Jovial, bonhomme, Stéphane Lissner répond en italien à son interlocuteur. Le flamboyant directeur est dans son bureau, il parle un italien parfait mâtiné d’un léger accent, comme en son temps Jacques Chirac quand il s’exprimait dans la langue de Yeats. Nous sommes le 7 mai. Stupéfaits, les observateurs se disent « que fait Stéphane Lissner dans son théâtre à Naples alors qu’il devrait être dans son theatre à Paris à régler l’une des pires crises structurelles d’une maison qui vit pourtant au rythme des crises structurelles ? »
Certains, mauvais, osent s’indigner de cette double casquette consubstantielle au métier de directeur d’opéra. Les valises entre deux villes, le cœur à Naples, les souliers à Paris. Ou inversement. Bientôt, l’imbroglio est dissipé : Stéphane Lissner n’est en fait plus là. Il est déjà à Naples et quittera Paris plus tôt. Un communiqué du ministre de la culture tresse d’infinies louanges au directeur sortant et, chemin faisant, mandate le directeur-elect, Alexander Neef, pour une mission spéciale. Un grand inventaire des maux de l’Opera de Paris. Un compendium, en somme, de l’affliction qui bientôt s’abattra sur Garnier et sur Bastille. Rien de plus logique, explique Lissner, qu’un directeur sortant gère une crise qui affectera essentiellement le projet (et les employés) de son successeur. Comment lui donner tort ?

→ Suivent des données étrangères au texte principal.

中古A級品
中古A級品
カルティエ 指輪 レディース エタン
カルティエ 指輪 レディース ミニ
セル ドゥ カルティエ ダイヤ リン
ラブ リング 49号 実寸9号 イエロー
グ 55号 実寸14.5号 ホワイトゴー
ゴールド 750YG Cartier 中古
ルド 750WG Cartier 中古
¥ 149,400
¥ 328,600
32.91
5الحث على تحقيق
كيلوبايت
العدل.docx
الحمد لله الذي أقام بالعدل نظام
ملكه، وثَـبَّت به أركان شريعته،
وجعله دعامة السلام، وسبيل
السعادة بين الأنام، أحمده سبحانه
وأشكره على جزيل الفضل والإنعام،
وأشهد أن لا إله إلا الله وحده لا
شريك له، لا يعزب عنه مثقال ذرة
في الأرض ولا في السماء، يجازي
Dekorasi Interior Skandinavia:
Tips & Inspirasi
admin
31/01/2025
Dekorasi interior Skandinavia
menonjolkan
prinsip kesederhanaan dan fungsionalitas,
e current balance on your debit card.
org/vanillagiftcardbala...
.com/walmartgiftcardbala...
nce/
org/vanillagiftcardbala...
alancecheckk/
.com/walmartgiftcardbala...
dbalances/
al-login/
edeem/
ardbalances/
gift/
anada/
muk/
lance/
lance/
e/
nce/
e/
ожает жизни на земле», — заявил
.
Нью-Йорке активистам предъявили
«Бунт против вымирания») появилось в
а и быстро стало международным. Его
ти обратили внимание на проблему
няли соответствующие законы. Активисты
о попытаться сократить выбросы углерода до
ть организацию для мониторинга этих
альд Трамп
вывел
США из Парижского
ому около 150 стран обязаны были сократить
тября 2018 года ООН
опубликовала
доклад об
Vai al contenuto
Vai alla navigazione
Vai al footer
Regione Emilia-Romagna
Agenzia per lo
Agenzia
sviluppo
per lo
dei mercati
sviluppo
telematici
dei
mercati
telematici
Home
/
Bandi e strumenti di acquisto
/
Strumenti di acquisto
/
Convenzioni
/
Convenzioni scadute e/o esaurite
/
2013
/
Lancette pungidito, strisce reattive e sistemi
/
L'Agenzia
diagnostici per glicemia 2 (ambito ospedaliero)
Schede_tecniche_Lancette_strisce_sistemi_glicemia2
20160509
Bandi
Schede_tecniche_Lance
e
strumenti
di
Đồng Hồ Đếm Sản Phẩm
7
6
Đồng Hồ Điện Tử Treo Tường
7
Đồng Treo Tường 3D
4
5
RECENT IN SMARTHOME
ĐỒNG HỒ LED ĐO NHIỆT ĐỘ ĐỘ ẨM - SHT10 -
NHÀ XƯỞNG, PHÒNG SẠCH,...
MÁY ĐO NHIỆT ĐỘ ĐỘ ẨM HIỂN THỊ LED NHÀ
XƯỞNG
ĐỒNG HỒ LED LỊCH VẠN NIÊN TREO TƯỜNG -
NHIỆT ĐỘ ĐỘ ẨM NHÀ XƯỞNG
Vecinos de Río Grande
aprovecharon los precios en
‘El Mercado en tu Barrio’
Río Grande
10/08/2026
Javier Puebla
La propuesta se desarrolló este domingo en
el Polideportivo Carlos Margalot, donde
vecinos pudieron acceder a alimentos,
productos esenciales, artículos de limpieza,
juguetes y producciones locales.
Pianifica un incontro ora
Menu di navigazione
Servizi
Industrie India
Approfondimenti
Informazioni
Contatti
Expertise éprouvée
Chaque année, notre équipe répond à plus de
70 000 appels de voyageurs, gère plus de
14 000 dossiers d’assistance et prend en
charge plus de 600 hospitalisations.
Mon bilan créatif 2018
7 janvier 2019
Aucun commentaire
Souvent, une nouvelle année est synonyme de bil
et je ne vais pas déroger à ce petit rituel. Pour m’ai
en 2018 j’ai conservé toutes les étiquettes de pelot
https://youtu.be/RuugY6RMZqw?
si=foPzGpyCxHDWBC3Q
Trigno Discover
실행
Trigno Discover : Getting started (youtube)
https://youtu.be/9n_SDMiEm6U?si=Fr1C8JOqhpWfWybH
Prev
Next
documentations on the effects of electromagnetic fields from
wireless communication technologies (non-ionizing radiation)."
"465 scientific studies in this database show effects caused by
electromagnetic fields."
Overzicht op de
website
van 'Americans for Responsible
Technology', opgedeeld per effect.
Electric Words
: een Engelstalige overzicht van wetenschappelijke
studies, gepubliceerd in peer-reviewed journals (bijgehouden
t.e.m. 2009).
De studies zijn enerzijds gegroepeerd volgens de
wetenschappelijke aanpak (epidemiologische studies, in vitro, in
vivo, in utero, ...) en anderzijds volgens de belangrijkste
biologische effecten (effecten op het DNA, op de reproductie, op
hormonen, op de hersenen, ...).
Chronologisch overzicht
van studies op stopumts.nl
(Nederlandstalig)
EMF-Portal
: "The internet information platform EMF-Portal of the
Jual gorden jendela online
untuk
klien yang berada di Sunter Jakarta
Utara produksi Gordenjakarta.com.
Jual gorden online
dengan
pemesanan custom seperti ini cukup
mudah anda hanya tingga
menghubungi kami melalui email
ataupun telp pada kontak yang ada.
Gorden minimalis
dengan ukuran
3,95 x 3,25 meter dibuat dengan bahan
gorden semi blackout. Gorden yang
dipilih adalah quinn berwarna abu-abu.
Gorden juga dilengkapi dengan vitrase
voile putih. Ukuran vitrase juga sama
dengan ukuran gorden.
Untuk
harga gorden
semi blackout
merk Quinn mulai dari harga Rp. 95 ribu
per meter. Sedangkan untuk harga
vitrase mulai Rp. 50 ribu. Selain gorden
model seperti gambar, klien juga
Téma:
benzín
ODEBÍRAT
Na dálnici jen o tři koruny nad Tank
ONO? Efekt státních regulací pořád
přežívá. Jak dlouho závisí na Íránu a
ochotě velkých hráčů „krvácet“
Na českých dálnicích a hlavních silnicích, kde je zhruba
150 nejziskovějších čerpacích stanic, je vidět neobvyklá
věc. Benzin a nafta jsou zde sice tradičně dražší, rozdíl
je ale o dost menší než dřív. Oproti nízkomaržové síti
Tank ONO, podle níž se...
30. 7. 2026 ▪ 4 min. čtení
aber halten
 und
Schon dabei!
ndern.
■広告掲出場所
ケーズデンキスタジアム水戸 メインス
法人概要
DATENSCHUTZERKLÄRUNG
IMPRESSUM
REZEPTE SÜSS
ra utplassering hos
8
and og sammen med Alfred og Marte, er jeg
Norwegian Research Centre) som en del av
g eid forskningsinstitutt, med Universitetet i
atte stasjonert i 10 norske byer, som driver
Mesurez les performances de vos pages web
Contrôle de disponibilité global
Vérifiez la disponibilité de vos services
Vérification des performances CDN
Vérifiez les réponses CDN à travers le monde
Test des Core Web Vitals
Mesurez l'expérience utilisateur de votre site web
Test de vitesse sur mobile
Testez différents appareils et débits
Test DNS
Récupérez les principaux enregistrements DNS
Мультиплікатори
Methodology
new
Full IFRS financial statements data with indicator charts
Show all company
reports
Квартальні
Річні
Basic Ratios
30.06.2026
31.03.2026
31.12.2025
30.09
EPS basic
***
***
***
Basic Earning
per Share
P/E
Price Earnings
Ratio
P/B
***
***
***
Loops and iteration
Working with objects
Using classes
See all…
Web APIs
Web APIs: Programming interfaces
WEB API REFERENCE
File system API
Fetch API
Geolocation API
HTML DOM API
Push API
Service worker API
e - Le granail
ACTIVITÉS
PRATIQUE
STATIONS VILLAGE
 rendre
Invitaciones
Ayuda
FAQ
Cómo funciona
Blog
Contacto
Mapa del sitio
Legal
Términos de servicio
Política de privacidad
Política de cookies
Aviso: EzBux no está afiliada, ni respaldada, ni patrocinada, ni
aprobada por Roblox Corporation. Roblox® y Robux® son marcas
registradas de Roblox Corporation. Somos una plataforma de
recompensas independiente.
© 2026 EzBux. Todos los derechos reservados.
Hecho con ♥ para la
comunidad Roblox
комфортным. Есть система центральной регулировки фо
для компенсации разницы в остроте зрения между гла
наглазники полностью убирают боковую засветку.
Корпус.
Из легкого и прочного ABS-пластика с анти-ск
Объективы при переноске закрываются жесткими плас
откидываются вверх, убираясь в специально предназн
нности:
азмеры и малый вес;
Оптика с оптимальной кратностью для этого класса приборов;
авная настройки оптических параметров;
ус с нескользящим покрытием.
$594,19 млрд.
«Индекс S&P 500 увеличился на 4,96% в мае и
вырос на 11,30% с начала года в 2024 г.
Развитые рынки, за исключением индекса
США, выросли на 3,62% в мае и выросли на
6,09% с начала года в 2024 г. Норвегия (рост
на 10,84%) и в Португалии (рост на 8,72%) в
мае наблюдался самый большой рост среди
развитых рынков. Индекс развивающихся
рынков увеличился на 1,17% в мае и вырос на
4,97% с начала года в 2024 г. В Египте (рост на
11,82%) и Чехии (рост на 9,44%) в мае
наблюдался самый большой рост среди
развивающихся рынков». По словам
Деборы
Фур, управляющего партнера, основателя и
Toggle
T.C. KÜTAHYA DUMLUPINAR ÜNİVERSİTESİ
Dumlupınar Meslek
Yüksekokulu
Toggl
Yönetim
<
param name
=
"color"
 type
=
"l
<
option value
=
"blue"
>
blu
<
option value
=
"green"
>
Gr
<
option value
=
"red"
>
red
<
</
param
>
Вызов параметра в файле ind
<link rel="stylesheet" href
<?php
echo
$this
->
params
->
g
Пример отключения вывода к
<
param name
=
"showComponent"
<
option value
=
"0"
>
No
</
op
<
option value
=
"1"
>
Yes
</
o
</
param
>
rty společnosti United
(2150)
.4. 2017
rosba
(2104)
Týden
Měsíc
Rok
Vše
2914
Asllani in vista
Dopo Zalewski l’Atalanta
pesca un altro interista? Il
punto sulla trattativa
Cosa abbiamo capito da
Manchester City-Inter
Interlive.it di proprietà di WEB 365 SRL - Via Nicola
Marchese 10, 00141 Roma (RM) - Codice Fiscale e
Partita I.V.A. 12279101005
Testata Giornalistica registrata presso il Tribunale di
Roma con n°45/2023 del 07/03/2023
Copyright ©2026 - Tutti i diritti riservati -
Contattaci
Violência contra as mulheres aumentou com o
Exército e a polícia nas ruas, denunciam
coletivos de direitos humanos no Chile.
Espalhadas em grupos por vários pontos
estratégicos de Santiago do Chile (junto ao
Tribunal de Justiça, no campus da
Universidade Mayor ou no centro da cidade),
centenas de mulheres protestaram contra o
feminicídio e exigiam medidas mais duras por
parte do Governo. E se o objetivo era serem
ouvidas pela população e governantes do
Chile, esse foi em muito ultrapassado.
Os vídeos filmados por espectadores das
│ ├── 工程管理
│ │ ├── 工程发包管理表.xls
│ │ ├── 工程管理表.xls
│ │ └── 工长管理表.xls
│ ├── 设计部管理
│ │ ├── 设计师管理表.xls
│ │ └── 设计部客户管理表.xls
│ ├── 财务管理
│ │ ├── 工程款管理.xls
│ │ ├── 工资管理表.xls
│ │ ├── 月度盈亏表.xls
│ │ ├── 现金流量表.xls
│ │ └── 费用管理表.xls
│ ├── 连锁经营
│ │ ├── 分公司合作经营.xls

Seulement, Alexander Neef fait savoir à la presse que son arrivée prématurée à Paris – qui elle-même présuppose un départ anticipé de Toronto, théâtre qu’il dirige – n’est en fait pas totalement acquise. Silence consterné.
Ce vendredi soir, les employés de l’Opera de Paris resteront sur cet étrange charivari. Nous n’excluons pas qu’ils s’en trouvent considérablement perturbés et qu’ils s’interrogent sur le fascinant ballet du pouvoir. Comment leur donner tort ?
Mise à jour – 13 juin 4h30 : Nouveau rebondissement ce soir, dans une interview accordée au Figaro, le futur directeur de l’Opéra de Paris confirme son arrivée prochaine en France dès la levée du confinement et revient sur cette situation inédite: « il refuse de juger la décision de Lissner mais (prévient qu’) il va falloir s’organiser », en particulier travailler sur sa succession à Toronto et se contenter de 6 mois de recouvrement avec Lissner, lorsque deux ans est déjà un délai court dans le monde de l’Opéra.
Alexander Neef détaille ensuite avec beaucoup de sérénité les différents chantiers qu’il devra affronter.